Part of the reason I was okay was that I had received the perfect card from my husband that morning, and I read and re-read his words multiple times throughout the day. He acknowledged that he knew I’d been anxious about this birthday and he wished we’d been able to do something really big to celebrate: something on our bucket list like a trip to Italy! But, he said, when we look back on this season of our lives, perhaps it won’t have been the most fun birthday, but it was a season in which we bought a house we love, raised children, and changed countries. “Perhaps we will look back on this as the time we finally became grownups,” he said.

I laughed through tears as I read that.
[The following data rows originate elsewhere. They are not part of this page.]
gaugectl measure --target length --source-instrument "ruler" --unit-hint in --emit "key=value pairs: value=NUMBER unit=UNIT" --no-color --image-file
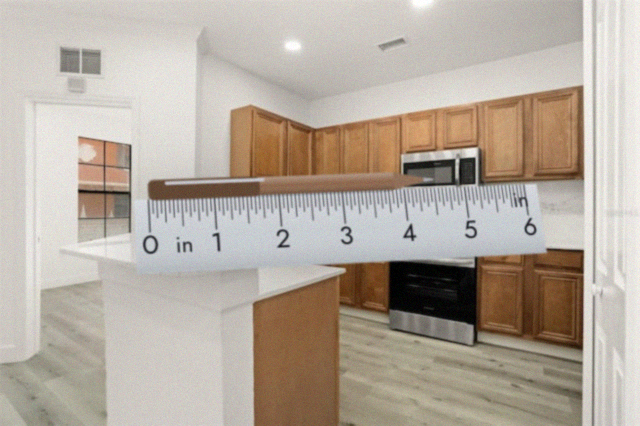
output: value=4.5 unit=in
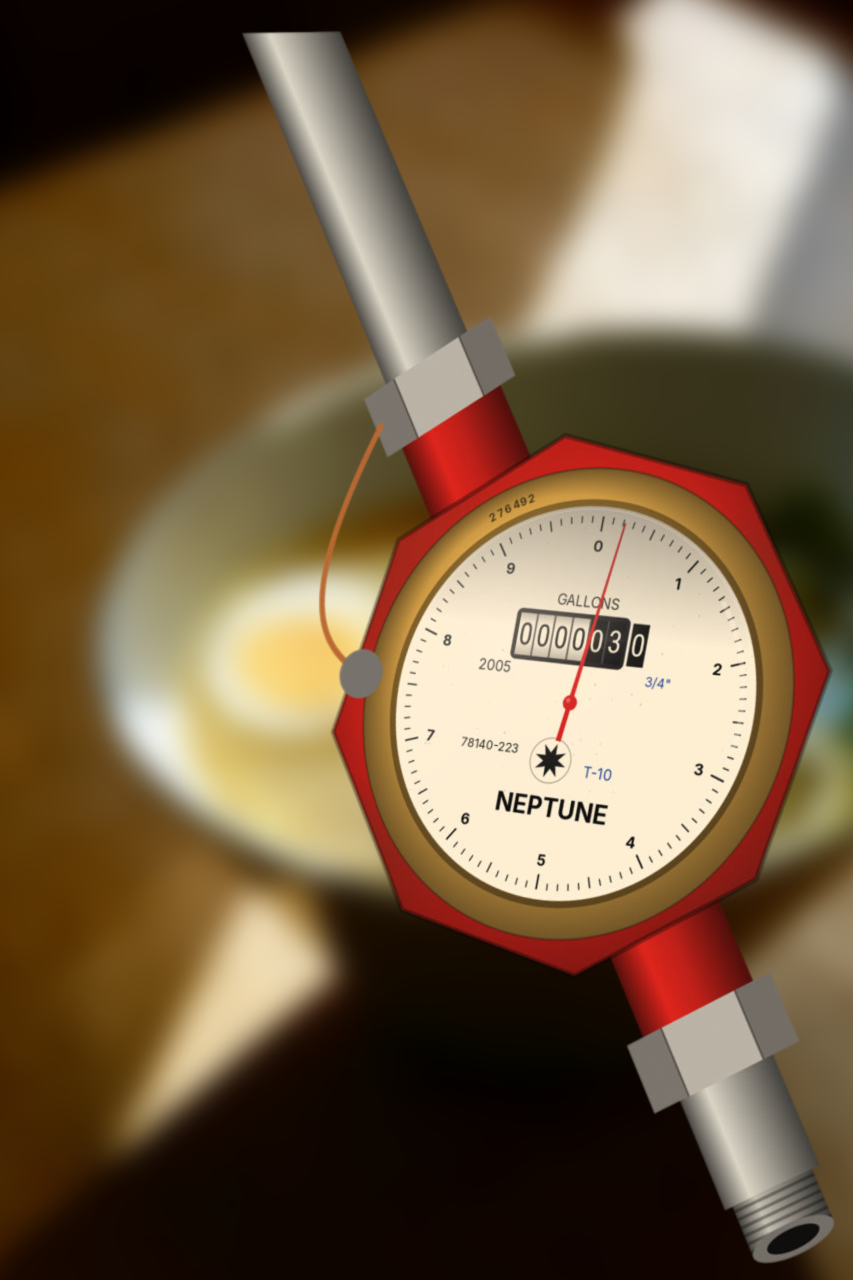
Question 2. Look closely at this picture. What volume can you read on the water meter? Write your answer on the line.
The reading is 30.2 gal
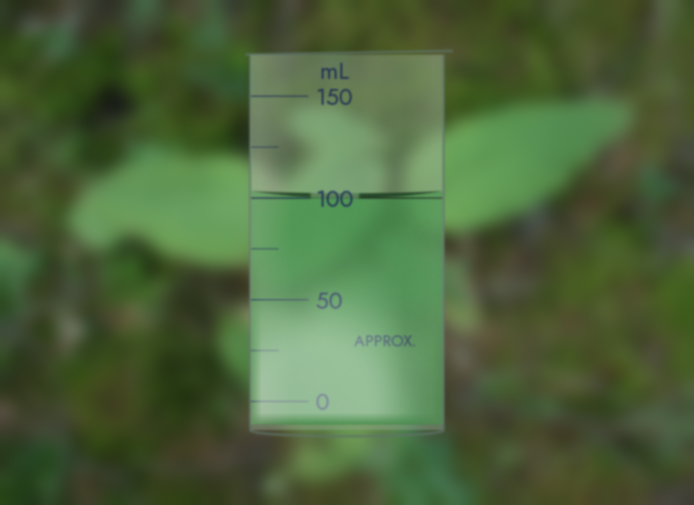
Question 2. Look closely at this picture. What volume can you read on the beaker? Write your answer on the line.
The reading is 100 mL
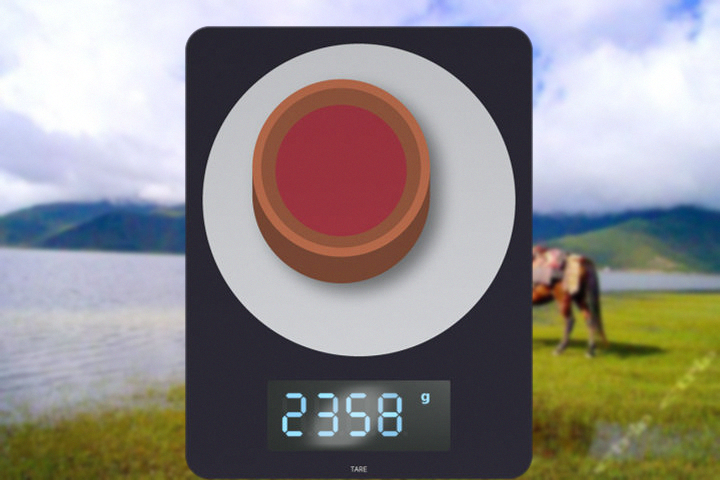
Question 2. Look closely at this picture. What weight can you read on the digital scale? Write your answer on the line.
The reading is 2358 g
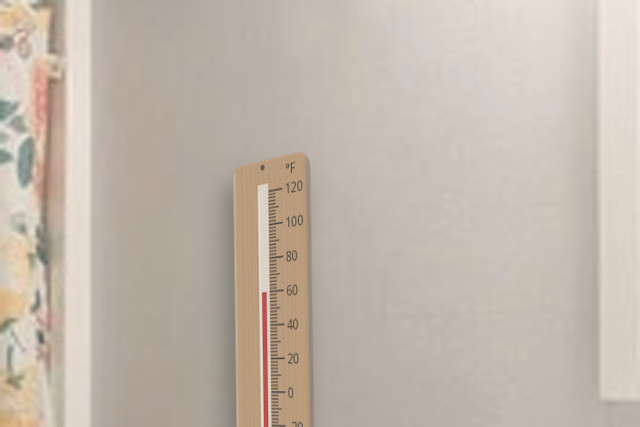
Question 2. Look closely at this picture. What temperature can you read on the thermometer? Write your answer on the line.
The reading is 60 °F
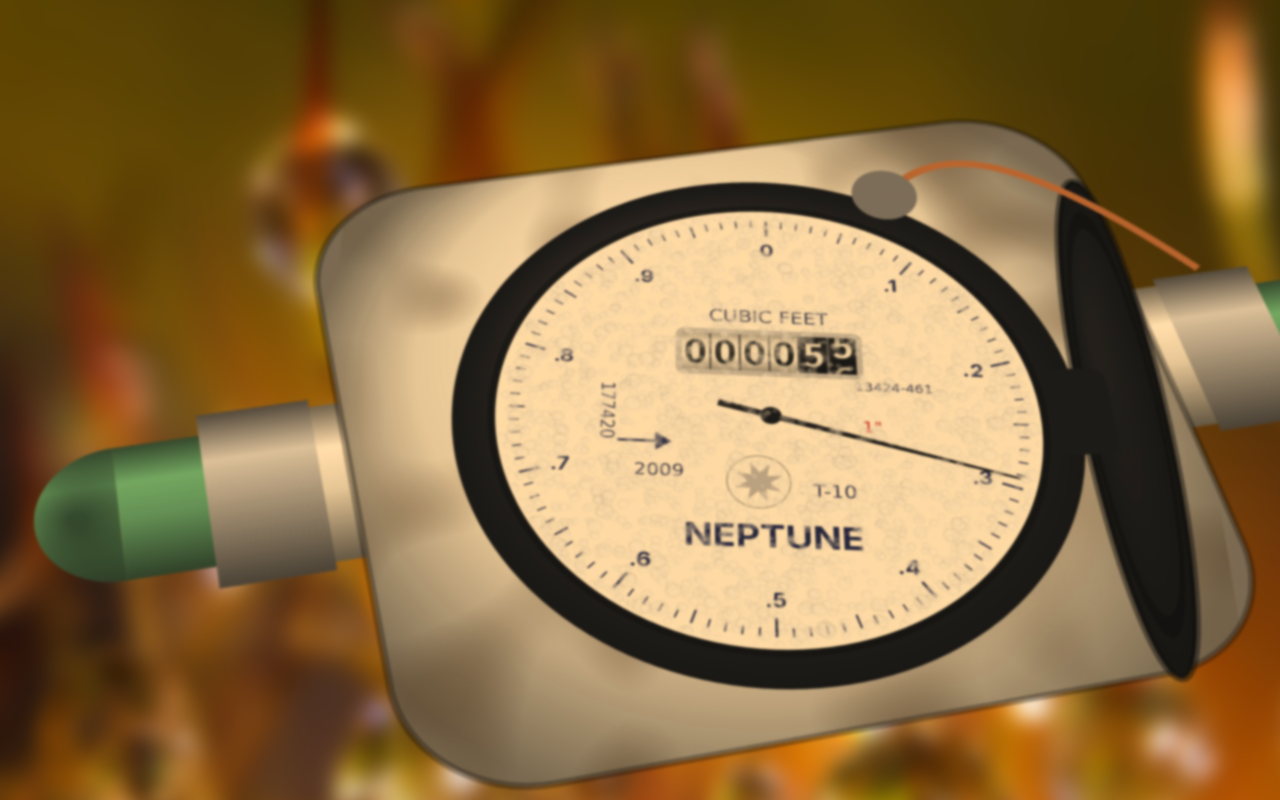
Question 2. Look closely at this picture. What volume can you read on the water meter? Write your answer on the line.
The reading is 55.29 ft³
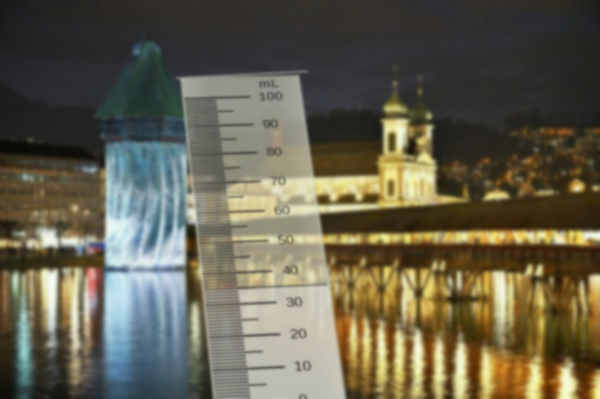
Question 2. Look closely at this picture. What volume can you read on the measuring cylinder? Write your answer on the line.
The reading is 35 mL
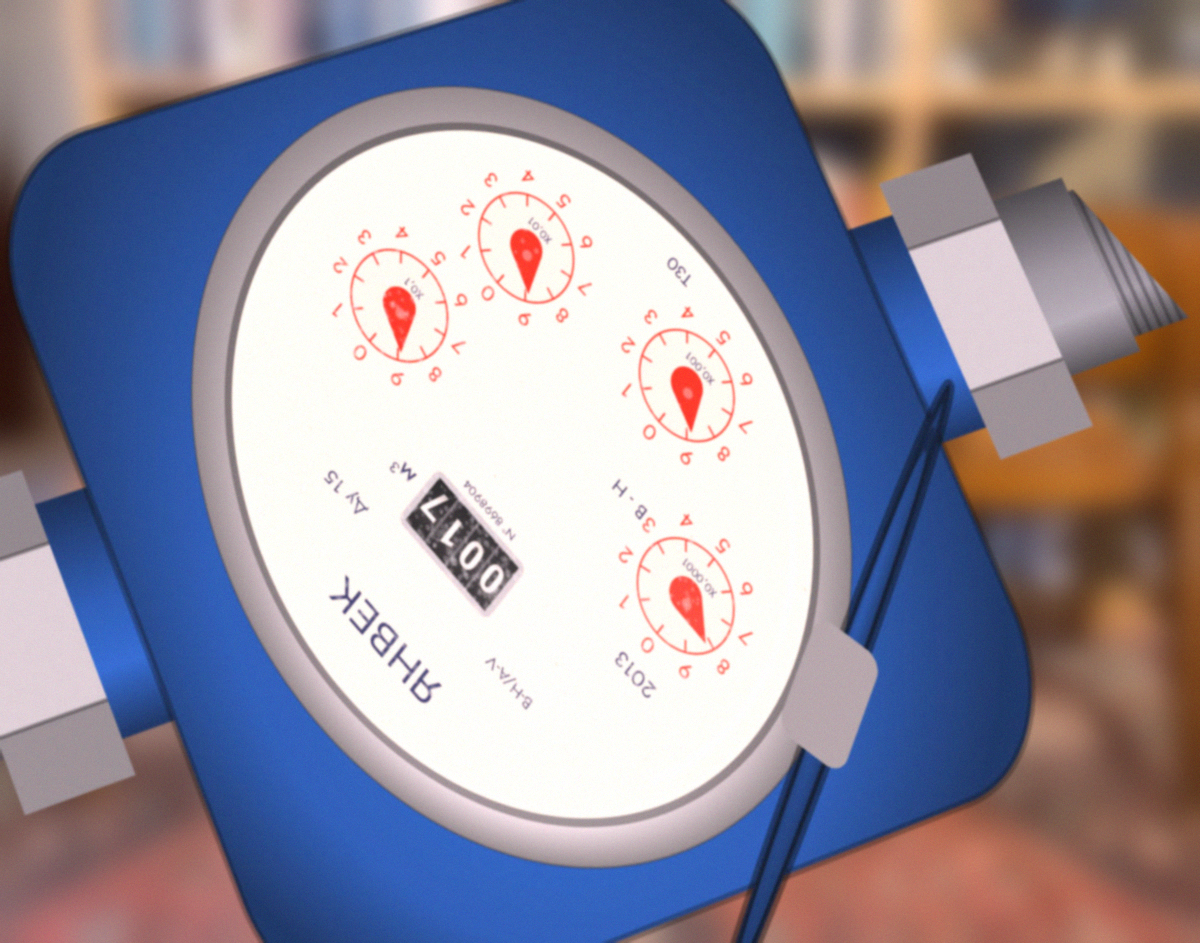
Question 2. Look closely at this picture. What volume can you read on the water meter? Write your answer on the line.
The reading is 16.8888 m³
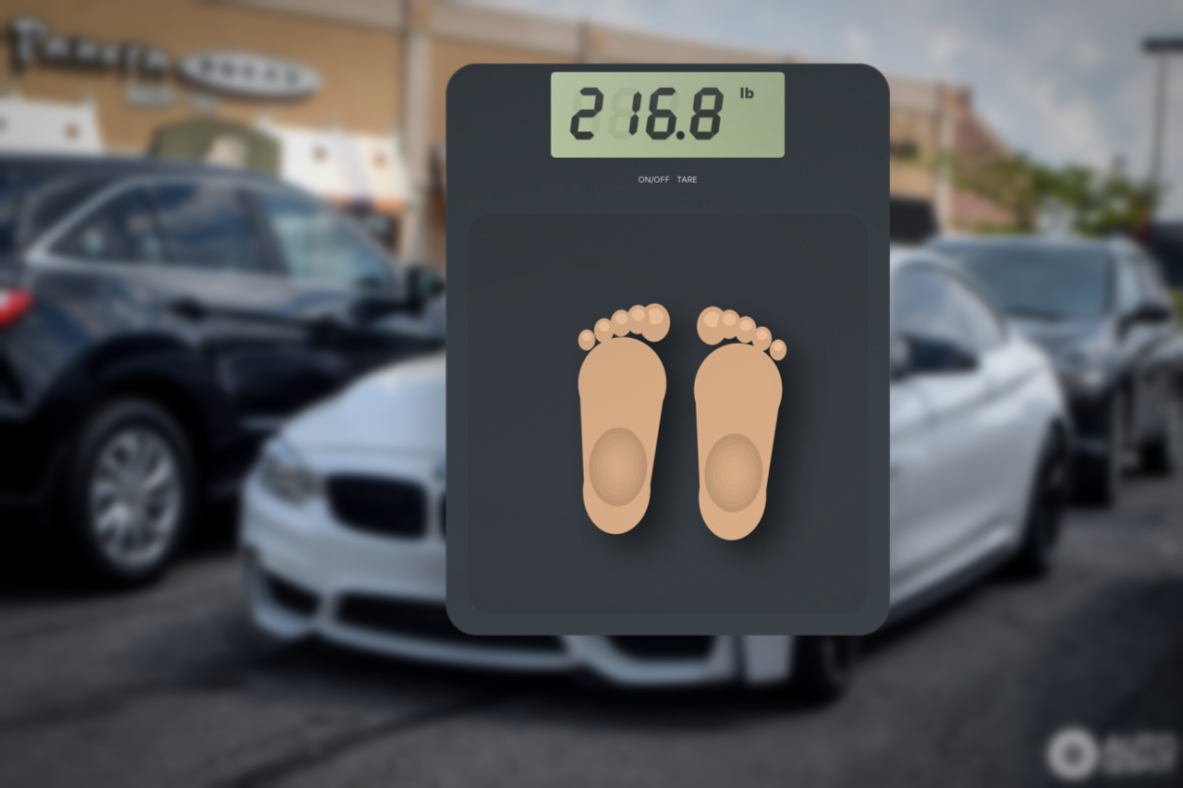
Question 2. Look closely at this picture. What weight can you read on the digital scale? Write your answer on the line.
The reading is 216.8 lb
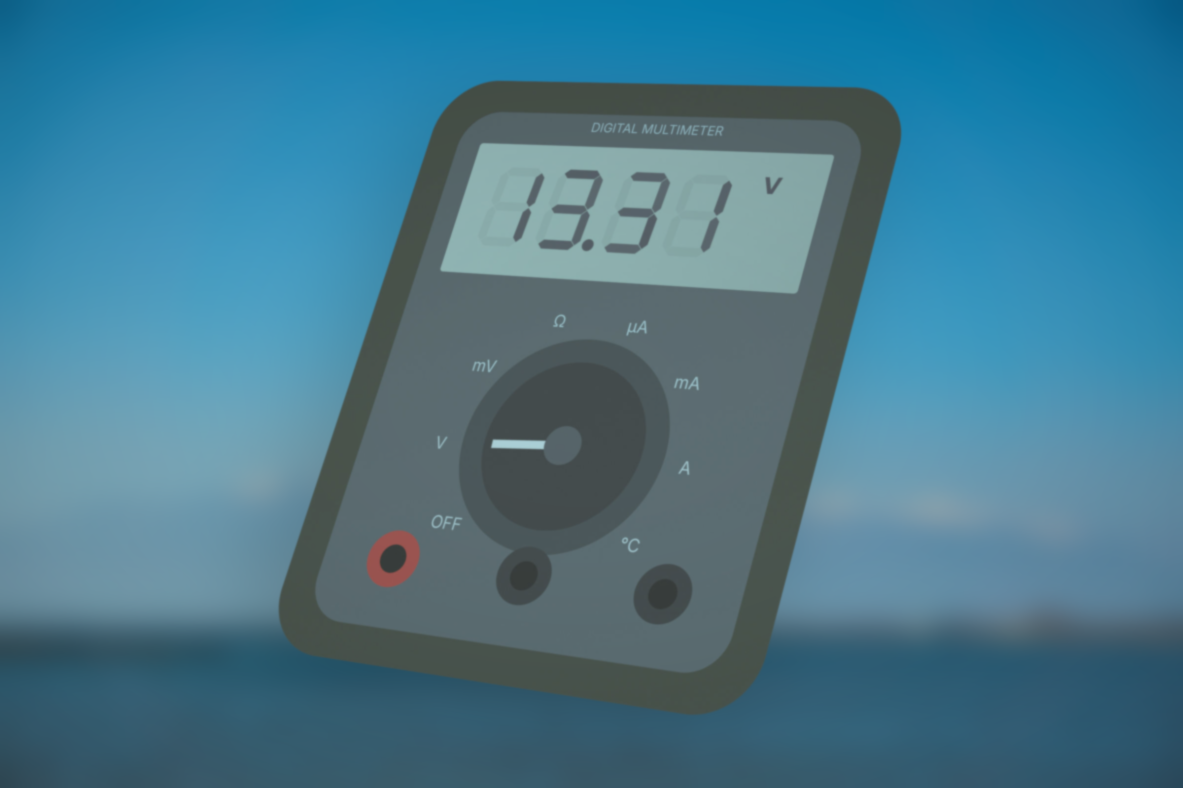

How ridiculous that we should be in our FORTIES before we were ready to acknowledge we were grownups. But therein lies the paradox of “adulting”. Unlike a student card or a drivers’ license or a passport, nobody issues you were a “Grownup card” to make it official. We feel for years and years and years that overarching sense of continuity between our teen selves and the person we are now. Surely we would know we were adults because we would feel different? And yet we don’t feel different – the evidence of wrinkles and a spreading butt notwithstanding – and so it seems somehow strange to have crossed that threshold without it being official in some way.

And so it is that when we are adults who somehow still vividly remember being 20 and on-the-cusp-of-adulthood, and we find ourselves filling our days with mundane but necessary tasks, we need a word to describe it: “adulting”. As if these were activities abnormal to our true state of (carefree, youthful) being. As if we were really big children playing “house” where I pretend to be the mom and he pretends to be the dad and we pretend to go to the store and make dinner.

Nope. We’re not adulting. We’re adults. This is not a dress rehearsal. As it turns out, we’ve been adults for a while. And maybe turning 40 is not so bad when I realize it is not an unfair number to slap onto a feels-much-younger self. It’s exactly the right number for someone who has lived and loved and learned for 40 years.

After my ordinary day of regular tasks as an adult on my birthday (note, I didn’t say adulting), my husband took me out for dinner. Towards the end of dinner, two friends—dressed like clowns!—rapped at the restaurant window and kidnapped me for a surprise birthday party, complete with chocolate fondue and the world’s largest balloons. We drank liquor without being carded, and at the end of the evening we all headed home to our love-and-responsibility-filled-houses. This, too, was adulting: the up-side of having responsibility and freedom and choice… and luckily no-one with coulrophobia.